Preso de una paranoia sin igual y mirando de continuo en derredor, recorrió el arduo camino de regreso a casa con el miedo metido en el cuerpo, y por sitios tan desacostumbrados, que parecía Odiseo en su azaroso viaje de vuelta. Finalmente, consiguió exhausto, acomodarse en la atalaya preferida —una gran terraza desde la que se divisaba ampliamente la ensenada— de su casa con idea de poner en orden lo que, de modo tan vertiginoso, había ido pergeñando.
El ocaso bañaba de oro la bahía. Atardeceres había visto muchos, pero nada comparable al que se divisaba desde allí. Mientras la bella puesta de sol languidecía, pensaba en todo lo bueno que le rodeaba y por cuanto merecía la pena seguir luchando. Sin embargo nada se detenía y no tardarían en llegar las temidas horas de la noche donde las mentes vulnerables ‘facilitaban’ el trabajo a los complejos detectores del STEC. El manto crepuscular, envolviendo todo de tinieblas, dejaba el campo expedito para sus fines.

Absorto en su quimérico plan, pueril y exento de cualquier experiencia logística, no oyó las llamadas que sacudían insistentemente la estancia y que a punto estuvieron, cosa que sin duda le habría salvado, de sobrepasar los decibelios establecidos. A través de la cámara de seguridad pudo divisar la desgarbada figura de su gran amigo Nicolás Gálvez. Se preguntó que querría «Nico» a esas horas y por qué llamaría de esa manera, pero que le venía al pelo para ponerle al día de sus planes. Confiado por quien era, desconectó el halo láser dejando franca la entrada a su amigo. Un sobrecogimiento súbito le embargó porque en vez de que asomara «Nico» lo hicieron dos individuos, de sórdido aspecto, que evidenciaban su pertenencia gubernamental, tomando ambos lados de la puerta.

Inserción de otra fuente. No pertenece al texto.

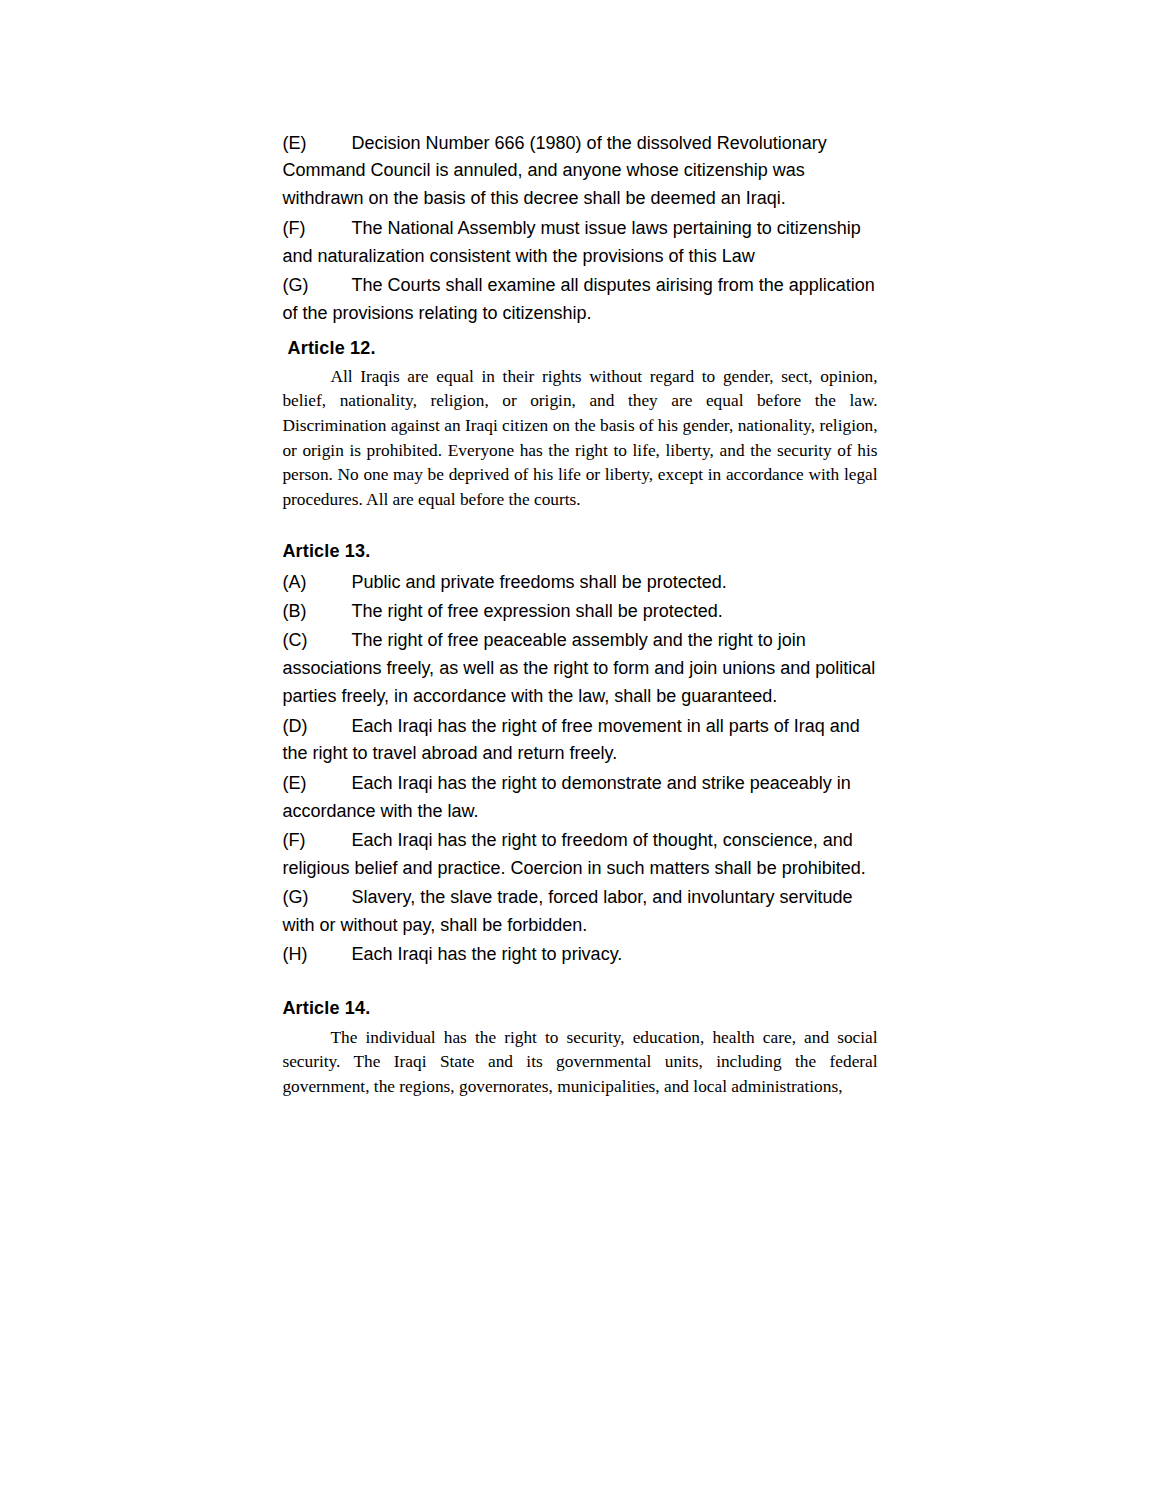(E) Decision Number 666 (1980) of the dissolved Revolutionary Command Council is annuled, and anyone whose citizenship was withdrawn on the basis of this decree shall be deemed an Iraqi.
(F) The National Assembly must issue laws pertaining to citizenship and naturalization consistent with the provisions of this Law
(G) The Courts shall examine all disputes airising from the application of the provisions relating to citizenship.
Article 12.
All Iraqis are equal in their rights without regard to gender, sect, opinion, belief, nationality, religion, or origin, and they are equal before the law. Discrimination against an Iraqi citizen on the basis of his gender, nationality, religion, or origin is prohibited. Everyone has the right to life, liberty, and the security of his person. No one may be deprived of his life or liberty, except in accordance with legal procedures. All are equal before the courts.
Article 13.
(A) Public and private freedoms shall be protected.
(B) The right of free expression shall be protected.
(C) The right of free peaceable assembly and the right to join associations freely, as well as the right to form and join unions and political parties freely, in accordance with the law, shall be guaranteed.
(D) Each Iraqi has the right of free movement in all parts of Iraq and the right to travel abroad and return freely.
(E) Each Iraqi has the right to demonstrate and strike peaceably in accordance with the law.
(F) Each Iraqi has the right to freedom of thought, conscience, and religious belief and practice. Coercion in such matters shall be prohibited.
(G) Slavery, the slave trade, forced labor, and involuntary servitude with or without pay, shall be forbidden.
(H) Each Iraqi has the right to privacy.
Article 14.
The individual has the right to security, education, health care, and social security. The Iraqi State and its governmental units, including the federal government, the regions, governorates, municipalities, and local administrations,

— ¿Justiniano Megías? —inquirió uno de ellos.
— Si —balbució.
— Acompáñenos.

Con gestos de asombro propios del que no comprende lo que ocurre giró la vista hacia «Nico», esperando alguna respuesta esperanzadora, descubriendo entonces lo que temía: el rostro inexpresivo y la mirada vacía ya no eran las de su amigo. Para colmo, uno de los esbirros, como si quisiera mostrar lo evidente, descubrió la cabeza de Nico dejando al aire la horrible cicatriz que la circunvalaba.
Ni siquiera se molestó en cerrar la puerta.